Over the past two seasons, during which the University of Louisiana at Lafayette’s men’s basketball team advanced to the NCAA tournament and the quarterfinals of the CIT, there were very few teams that coach Bob Marlin said his squad failed to match up with.

South Alabama was one of those few, and don’t think the Ragin’ Cajuns don’t remember getting shot out of their Cajundome home when those teams met last January.

“We lost three games in the Cajundome last year, and one of them was to them,” Marlin said of an 89-82 loss in which UL-Lafayette led by 15 at one point. “Our coaches felt like those two games cost us a conference championship.”

The Cajuns (7-8, 3-3 Sun Belt) will be out for a bit of revenge at 7:15 p.m. Thursday, when they put an eight-game home win streak on the line against the Jaguars (7-10, 2-4). The game will be the second half of a conference doubleheader, with the Cajuns women facing South Alabama at 5 p.m.

Despite finishing last season 12-21 and with a losing record in Sun Belt play, the Jaguars put on a second-half shooting exhibition against a UL-Lafayette team that was sitting atop the Sun Belt standings. Twelve days later, USA did it again with a comeback 89-85 victory in Mobile, Alabama.

“Last year we didn’t match up well with them,” Marlin said. “It’ll be an interesting game on Thursday. We look forward to playing those guys.”

The Cajuns are catching South Alabama with the Jaguars coming off their biggest win of the year, 88-85 in overtime Saturday over previously league-unbeaten UT Arlington. Newcomer Shaq Calhoun drilled a 3-pointer late in overtime for the winning margin, while returnees Georgi Boyanov and Ken Williams scored 24 and 23 points.

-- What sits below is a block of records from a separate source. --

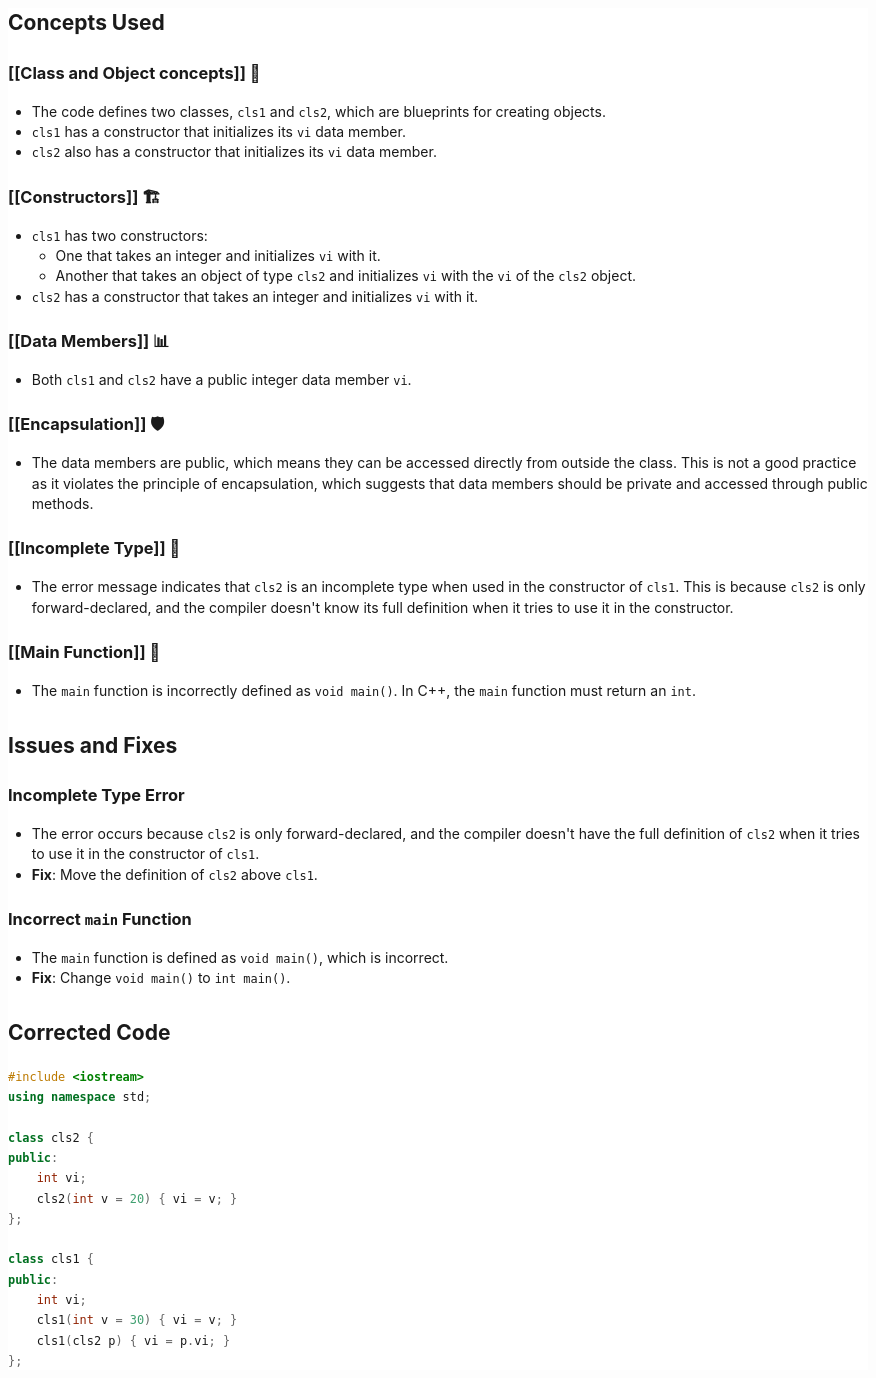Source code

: ## Concepts Used

### [[Class and Object concepts]] 🏢
- The code defines two classes, `cls1` and `cls2`, which are blueprints for creating objects.
- `cls1` has a constructor that initializes its `vi` data member.
- `cls2` also has a constructor that initializes its `vi` data member.

### [[Constructors]] 🏗️
- `cls1` has two constructors:
  - One that takes an integer and initializes `vi` with it.
  - Another that takes an object of type `cls2` and initializes `vi` with the `vi` of the `cls2` object.
- `cls2` has a constructor that takes an integer and initializes `vi` with it.

### [[Data Members]] 📊
- Both `cls1` and `cls2` have a public integer data member `vi`.

### [[Encapsulation]] 🛡️
- The data members are public, which means they can be accessed directly from outside the class. This is not a good practice as it violates the principle of encapsulation, which suggests that data members should be private and accessed through public methods.

### [[Incomplete Type]] 🚫
- The error message indicates that `cls2` is an incomplete type when used in the constructor of `cls1`. This is because `cls2` is only forward-declared, and the compiler doesn't know its full definition when it tries to use it in the constructor.

### [[Main Function]] 🎯
- The `main` function is incorrectly defined as `void main()`. In C++, the `main` function must return an `int`.

## Issues and Fixes

### Incomplete Type Error
- The error occurs because `cls2` is only forward-declared, and the compiler doesn't have the full definition of `cls2` when it tries to use it in the constructor of `cls1`.
- **Fix**: Move the definition of `cls2` above `cls1`.

### Incorrect `main` Function
- The `main` function is defined as `void main()`, which is incorrect.
- **Fix**: Change `void main()` to `int main()`.

## Corrected Code
```cpp
#include <iostream>
using namespace std;

class cls2 {
public:
    int vi;
    cls2(int v = 20) { vi = v; }
};

class cls1 {
public:
    int vi;
    cls1(int v = 30) { vi = v; }
    cls1(cls2 p) { vi = p.vi; }
};
```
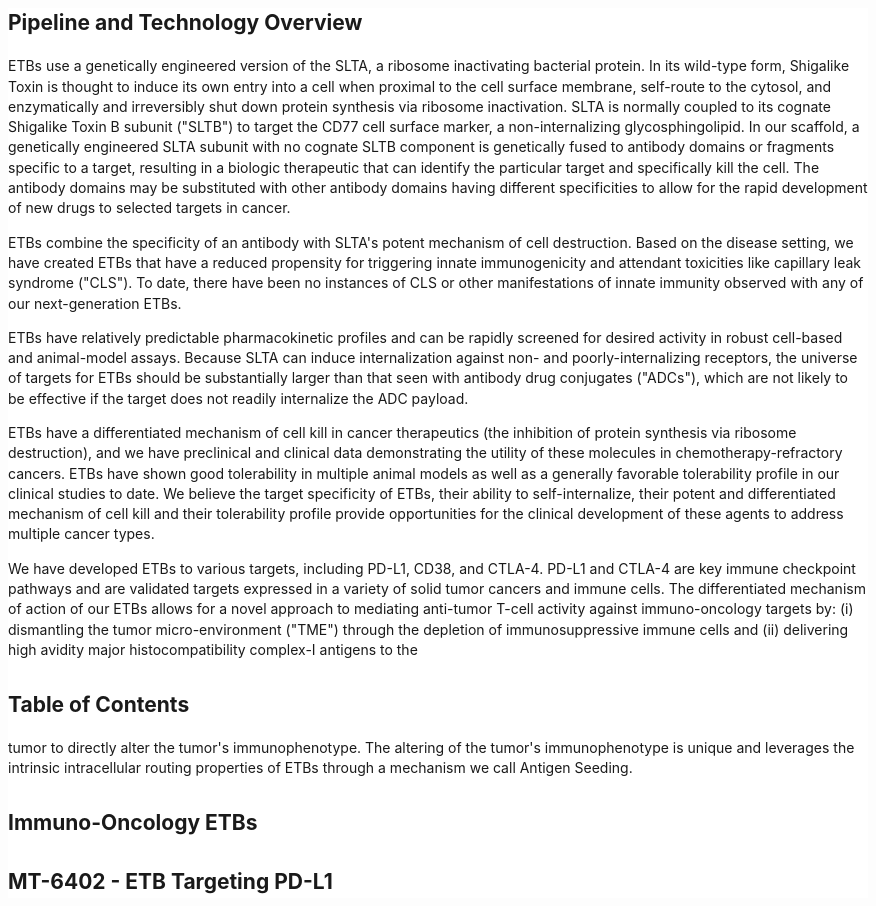 ## Pipeline and Technology Overview

ETBs use a genetically engineered version of the SLTA, a ribosome inactivating bacterial protein. In its wild-type form, Shigalike Toxin is thought to induce its own entry into a cell when proximal to the cell surface membrane, self-route to the cytosol, and enzymatically and irreversibly shut down protein synthesis via ribosome inactivation. SLTA is normally coupled to its cognate Shigalike Toxin B subunit ("SLTB") to target the CD77 cell surface marker, a non-internalizing glycosphingolipid. In our scaffold, a genetically engineered SLTA subunit with no cognate SLTB component is genetically fused to antibody domains or fragments specific to a target, resulting in a biologic therapeutic that can identify the particular target and specifically kill the cell. The antibody domains may be substituted with other antibody domains having different specificities to allow for the rapid development of new drugs to selected targets in cancer.

ETBs combine the specificity of an antibody with SLTA's potent mechanism of cell destruction. Based on the disease setting, we have created ETBs that have a reduced propensity for triggering innate immunogenicity and attendant toxicities like capillary leak syndrome ("CLS"). To date, there have been no instances of CLS or other manifestations of innate immunity observed with any of our next-generation ETBs.

ETBs have relatively predictable pharmacokinetic profiles and can be rapidly screened for desired activity in robust cell-based and animal-model assays. Because SLTA can induce internalization against non- and poorly-internalizing receptors, the universe of targets for ETBs should be substantially larger than that seen with antibody drug conjugates ("ADCs"), which are not likely to be effective if the target does not readily internalize the ADC payload.

ETBs have a differentiated mechanism of cell kill in cancer therapeutics (the inhibition of protein synthesis via ribosome destruction), and we have preclinical and clinical data demonstrating the utility of these molecules in chemotherapy-refractory cancers. ETBs have shown good tolerability in multiple animal models as well as a generally favorable tolerability profile in our clinical studies to date. We believe the target specificity of ETBs, their ability to self-internalize, their potent and differentiated mechanism of cell kill and their tolerability profile provide opportunities for the clinical development of these agents to address multiple cancer types.

We have developed ETBs to various targets, including PD-L1, CD38, and CTLA-4. PD-L1 and CTLA-4 are key immune checkpoint pathways and are validated targets expressed in a variety of solid tumor cancers and immune cells. The differentiated mechanism of action of our ETBs allows for a novel approach to mediating anti-tumor T-cell activity against immuno-oncology targets by: (i) dismantling the tumor micro-environment ("TME") through the depletion of immunosuppressive immune cells and (ii) delivering high avidity major histocompatibility complex-I antigens to the

## Table of Contents

tumor to directly alter the tumor's immunophenotype. The altering of the tumor's immunophenotype is unique and leverages the intrinsic intracellular routing properties of ETBs through a mechanism we call Antigen Seeding.



## Immuno-Oncology ETBs

## MT-6402 - ETB Targeting PD-L1
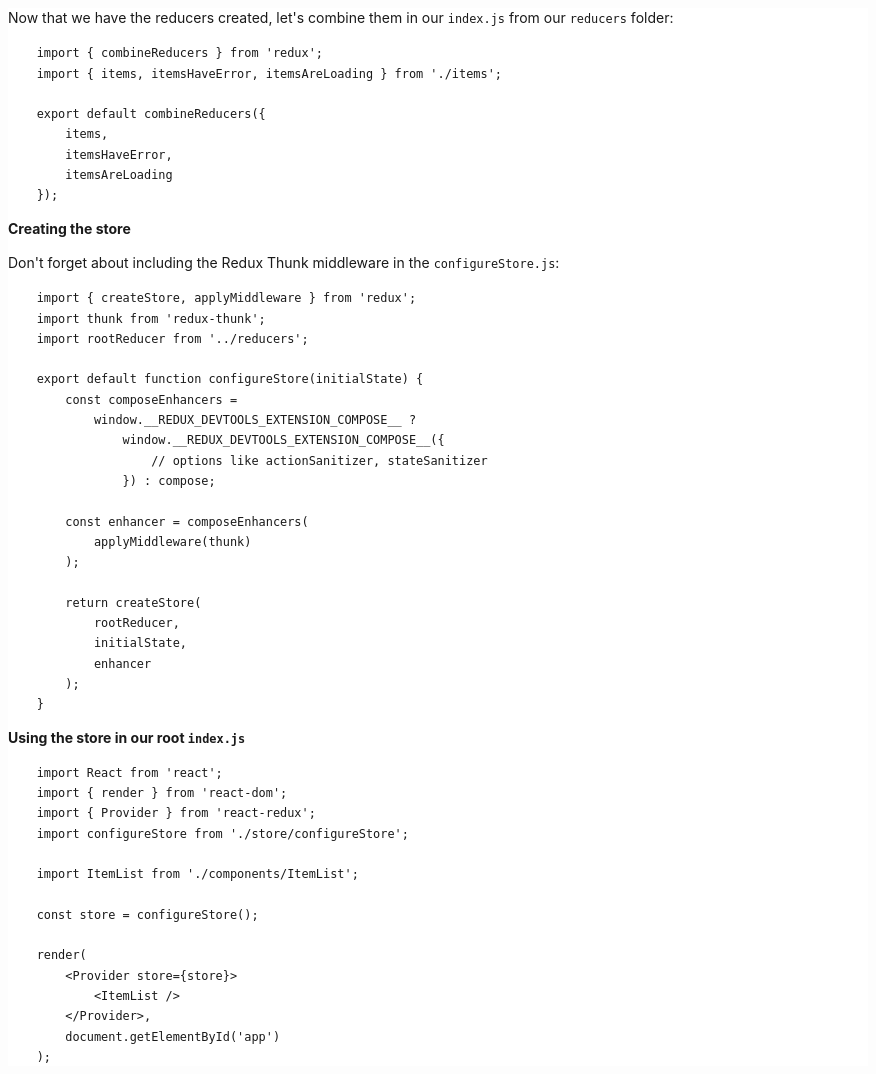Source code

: Now that we have the reducers created, let's combine them in our `index.js` from our `reducers` folder:

```
    import { combineReducers } from 'redux';
    import { items, itemsHaveError, itemsAreLoading } from './items';

    export default combineReducers({
        items,
        itemsHaveError,
        itemsAreLoading
    });
```

**Creating the store**

Don't forget about including the Redux Thunk middleware in the `configureStore.js`:

```
    import { createStore, applyMiddleware } from 'redux';
    import thunk from 'redux-thunk';
    import rootReducer from '../reducers';

    export default function configureStore(initialState) {
        const composeEnhancers = 
            window.__REDUX_DEVTOOLS_EXTENSION_COMPOSE__ ?   
                window.__REDUX_DEVTOOLS_EXTENSION_COMPOSE__({
                    // options like actionSanitizer, stateSanitizer
                }) : compose;

        const enhancer = composeEnhancers(
            applyMiddleware(thunk)
        );

        return createStore(
            rootReducer,
            initialState,
            enhancer
        );
    }
```

**Using the store in our root `index.js`**

```
    import React from 'react';
    import { render } from 'react-dom';
    import { Provider } from 'react-redux';
    import configureStore from './store/configureStore';

    import ItemList from './components/ItemList';

    const store = configureStore();

    render(
        <Provider store={store}>
            <ItemList />
        </Provider>,
        document.getElementById('app')
    );
```

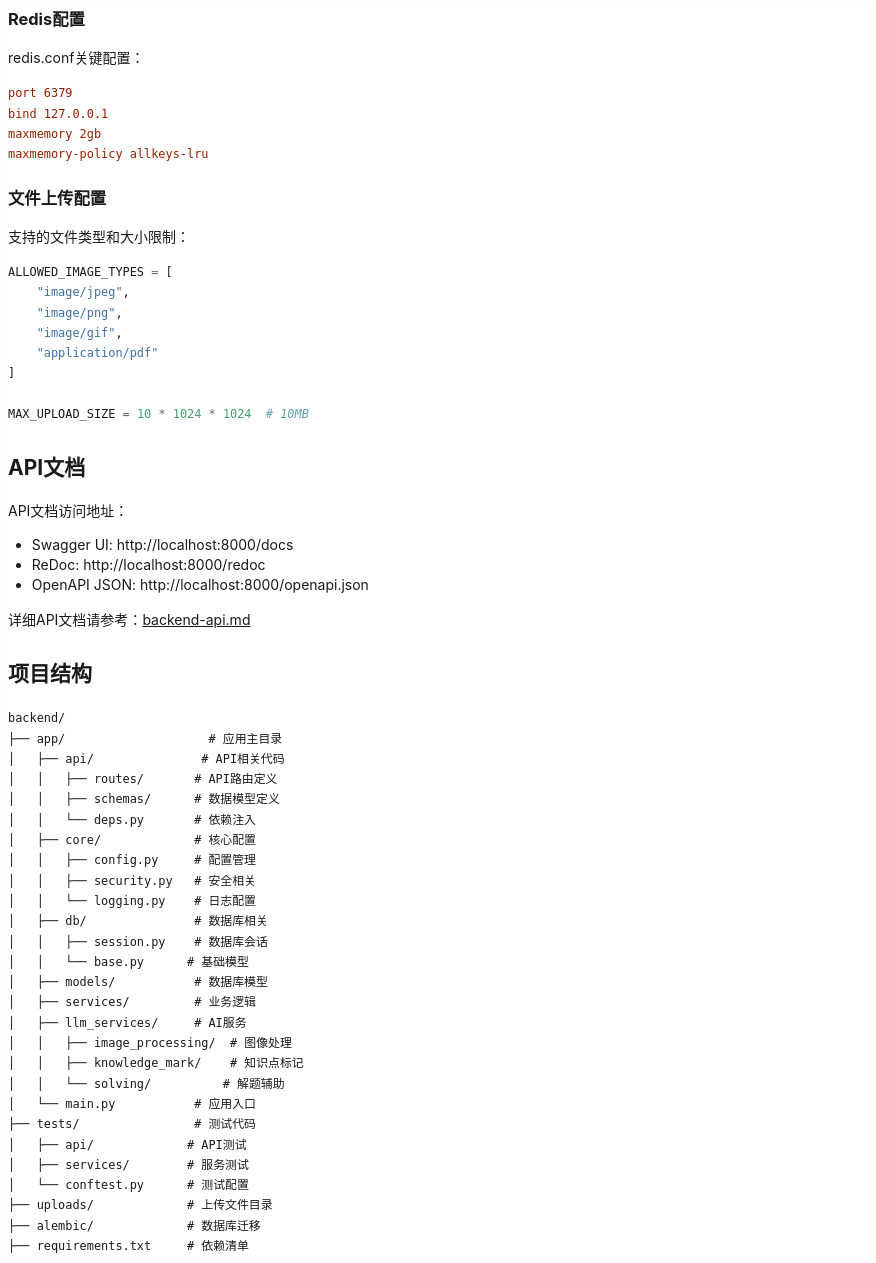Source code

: ### Redis配置

redis.conf关键配置：

```conf
port 6379
bind 127.0.0.1
maxmemory 2gb
maxmemory-policy allkeys-lru
```

### 文件上传配置

支持的文件类型和大小限制：

```python
ALLOWED_IMAGE_TYPES = [
    "image/jpeg",
    "image/png",
    "image/gif",
    "application/pdf"
]

MAX_UPLOAD_SIZE = 10 * 1024 * 1024  # 10MB
```

## API文档

API文档访问地址：

- Swagger UI: http://localhost:8000/docs
- ReDoc: http://localhost:8000/redoc
- OpenAPI JSON: http://localhost:8000/openapi.json

详细API文档请参考：[backend-api.md](backend-api.md)

## 项目结构

```
backend/
├── app/                    # 应用主目录
│   ├── api/               # API相关代码
│   │   ├── routes/       # API路由定义
│   │   ├── schemas/      # 数据模型定义
│   │   └── deps.py       # 依赖注入
│   ├── core/             # 核心配置
│   │   ├── config.py     # 配置管理
│   │   ├── security.py   # 安全相关
│   │   └── logging.py    # 日志配置
│   ├── db/               # 数据库相关
│   │   ├── session.py    # 数据库会话
│   │   └── base.py      # 基础模型
│   ├── models/           # 数据库模型
│   ├── services/         # 业务逻辑
│   ├── llm_services/     # AI服务
│   │   ├── image_processing/  # 图像处理
│   │   ├── knowledge_mark/    # 知识点标记
│   │   └── solving/          # 解题辅助
│   └── main.py           # 应用入口
├── tests/                # 测试代码
│   ├── api/             # API测试
│   ├── services/        # 服务测试
│   └── conftest.py      # 测试配置
├── uploads/             # 上传文件目录
├── alembic/             # 数据库迁移
├── requirements.txt     # 依赖清单
```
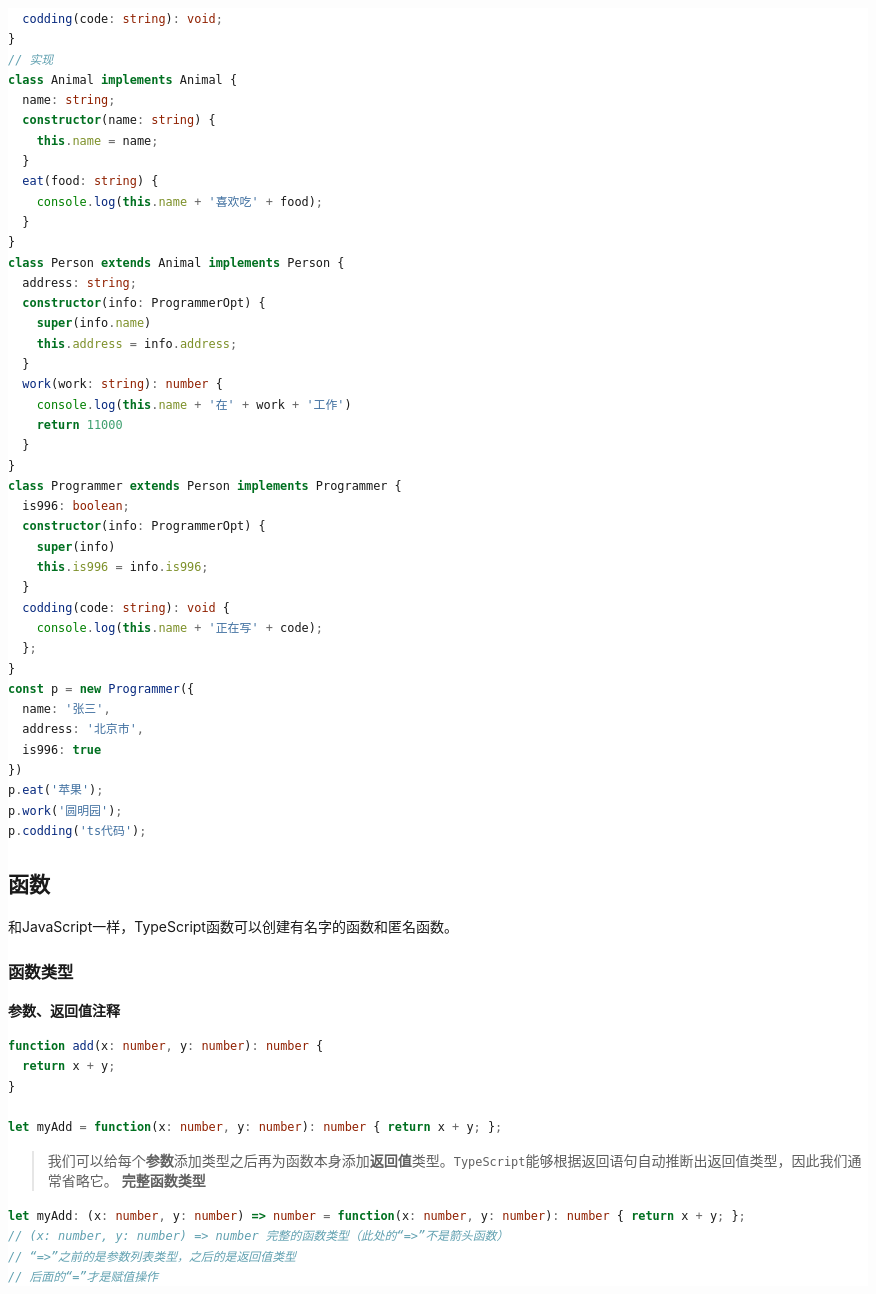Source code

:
 ```ts
  codding(code: string): void;
}
// 实现
class Animal implements Animal {
  name: string;
  constructor(name: string) {
    this.name = name;
  }
  eat(food: string) {
    console.log(this.name + '喜欢吃' + food);
  }
}
class Person extends Animal implements Person {
  address: string;
  constructor(info: ProgrammerOpt) {
    super(info.name)
    this.address = info.address;
  }
  work(work: string): number {
    console.log(this.name + '在' + work + '工作')
    return 11000
  }
}
class Programmer extends Person implements Programmer {
  is996: boolean;
  constructor(info: ProgrammerOpt) {
    super(info)
    this.is996 = info.is996;
  }
  codding(code: string): void {
    console.log(this.name + '正在写' + code);
  };
}
const p = new Programmer({
  name: '张三',
  address: '北京市',
  is996: true
})
p.eat('苹果');
p.work('圆明园');
p.codding('ts代码');
```
## 函数
和JavaScript一样，TypeScript函数可以创建有名字的函数和匿名函数。
### 函数类型
**参数、返回值注释**
```ts
function add(x: number, y: number): number {
  return x + y;
}

let myAdd = function(x: number, y: number): number { return x + y; };
```
> 我们可以给每个**参数**添加类型之后再为函数本身添加**返回值**类型。`TypeScript`能够根据返回语句自动推断出返回值类型，因此我们通常省略它。
**完整函数类型**
```ts
let myAdd: (x: number, y: number) => number = function(x: number, y: number): number { return x + y; };
// (x: number, y: number) => number 完整的函数类型（此处的“=>”不是箭头函数）
// “=>”之前的是参数列表类型，之后的是返回值类型
// 后面的“=”才是赋值操作

```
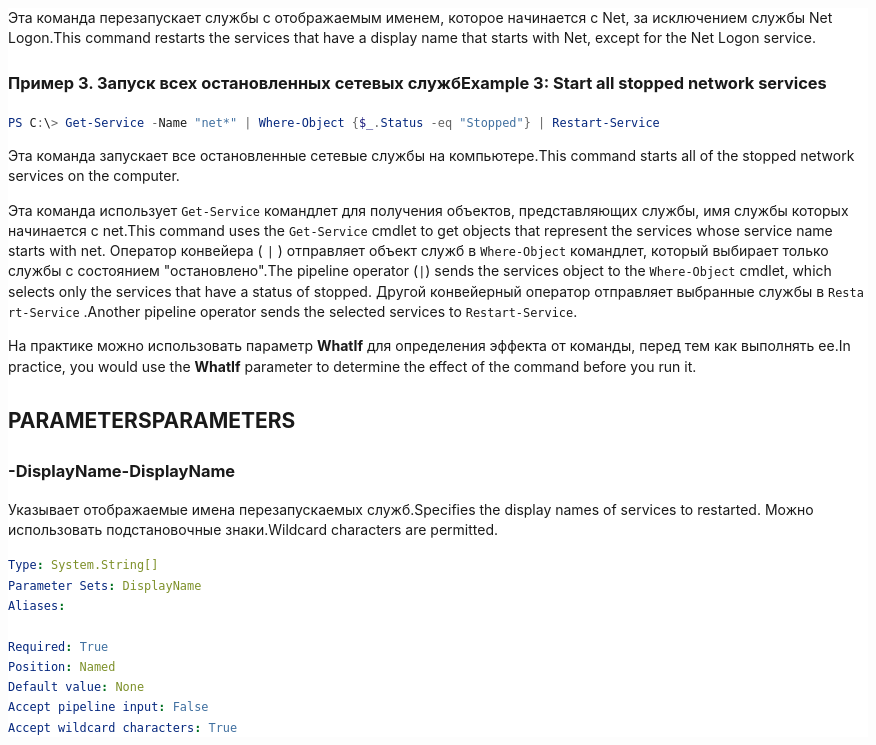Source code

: <span data-ttu-id="012f6-118">Эта команда перезапускает службы с отображаемым именем, которое начинается с Net, за исключением службы Net Logon.</span><span class="sxs-lookup"><span data-stu-id="012f6-118">This command restarts the services that have a display name that starts with Net, except for the Net Logon service.</span></span>

### <span data-ttu-id="012f6-119">Пример 3. Запуск всех остановленных сетевых служб</span><span class="sxs-lookup"><span data-stu-id="012f6-119">Example 3: Start all stopped network services</span></span>

```powershell
PS C:\> Get-Service -Name "net*" | Where-Object {$_.Status -eq "Stopped"} | Restart-Service
```

<span data-ttu-id="012f6-120">Эта команда запускает все остановленные сетевые службы на компьютере.</span><span class="sxs-lookup"><span data-stu-id="012f6-120">This command starts all of the stopped network services on the computer.</span></span>

<span data-ttu-id="012f6-121">Эта команда использует `Get-Service` командлет для получения объектов, представляющих службы, имя службы которых начинается с net.</span><span class="sxs-lookup"><span data-stu-id="012f6-121">This command uses the `Get-Service` cmdlet to get objects that represent the services whose service name starts with net.</span></span> <span data-ttu-id="012f6-122">Оператор конвейера ( `|` ) отправляет объект служб в `Where-Object` командлет, который выбирает только службы с состоянием "остановлено".</span><span class="sxs-lookup"><span data-stu-id="012f6-122">The pipeline operator (`|`) sends the services object to the `Where-Object` cmdlet, which selects only the services that have a status of stopped.</span></span> <span data-ttu-id="012f6-123">Другой конвейерный оператор отправляет выбранные службы в `Restart-Service` .</span><span class="sxs-lookup"><span data-stu-id="012f6-123">Another pipeline operator sends the selected services to `Restart-Service`.</span></span>

<span data-ttu-id="012f6-124">На практике можно использовать параметр **WhatIf** для определения эффекта от команды, перед тем как выполнять ее.</span><span class="sxs-lookup"><span data-stu-id="012f6-124">In practice, you would use the **WhatIf** parameter to determine the effect of the command before you run it.</span></span>

## <span data-ttu-id="012f6-125">PARAMETERS</span><span class="sxs-lookup"><span data-stu-id="012f6-125">PARAMETERS</span></span>

### <span data-ttu-id="012f6-126">-DisplayName</span><span class="sxs-lookup"><span data-stu-id="012f6-126">-DisplayName</span></span>

<span data-ttu-id="012f6-127">Указывает отображаемые имена перезапускаемых служб.</span><span class="sxs-lookup"><span data-stu-id="012f6-127">Specifies the display names of services to restarted.</span></span> <span data-ttu-id="012f6-128">Можно использовать подстановочные знаки.</span><span class="sxs-lookup"><span data-stu-id="012f6-128">Wildcard characters are permitted.</span></span>

```yaml
Type: System.String[]
Parameter Sets: DisplayName
Aliases:

Required: True
Position: Named
Default value: None
Accept pipeline input: False
Accept wildcard characters: True
```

“Most of their guys are the same,” Marlin said. “Williams is a (preseason) all-conference player and can really shoot the ball, a very explosive shooter.”

The Jaguars are solid on the perimeter, but are still searching for answers inside. Returning center Abdul Lewis transferred after last season, and the Jaguars are ninth in the Sun Belt in rebounding and have been out-rebounded by nearly double-figure margins in their past two league games.

That spells trouble, considering that UL-Lafayette center Shawn Long was an interior terror in the Cajuns’ two Sun Belt road wins last week. The 6-foot-11 senior from Morgan City had 23 points and 17 rebounds Thursday in a 74-65 win at Georgia Southern. He topped that with 23 points and 18 rebounds in a stunningly easy 87-54 win over defending league champion Georgia State.

Long, who hit 19-of-25 shots in the two games, won five national and regional player of the week honors for those performances. He enters Thursday’s game ranked third nationally in rebounding (13.0) and second in the Sun Belt in scoring (19.2).

Despite last year’s two losses to the Jaguars, Long was a dominant force. He had 22 points and a career-high 22 rebounds in 30 minutes in the home loss, the first 20-20 game for a Cajuns player since 1981, and had 26 points and 12 rebounds in Mobile.

He was also a big part of the Cajuns’ inside domination Saturday, when UL-Lafayette didn’t allow Georgia State an offensive rebound until less than 10 minutes remained. By that time, the Cajuns had a 61-44 lead on the way to handing the Panthers their worst loss in five seasons and their first home loss in 16 games. Georgia State had lost twice at home in the past three seasons.

Home is somewhere the Cajuns haven’t seen much. UL-Lafayette has played 10 of its 15 games on opposing courts this season, but Thursday’s game opens a streak of four straight Cajundome outings and seven home games in the next eight Sun Belt outings.

The home streak comes at a good time. With Arkansas State’s upset win over Arkansas-Little Rock on Monday, taking down the last of the league’s unbeaten teams, the Cajuns are two games out of first place in the Sun Belt and have all the teams ahead of them still to come to Lafayette this season.

“We need to protect our home court now, and continue to play well,” Marlin said. “It doesn’t matter where we are. This is an opportunity for us to make up some ground.”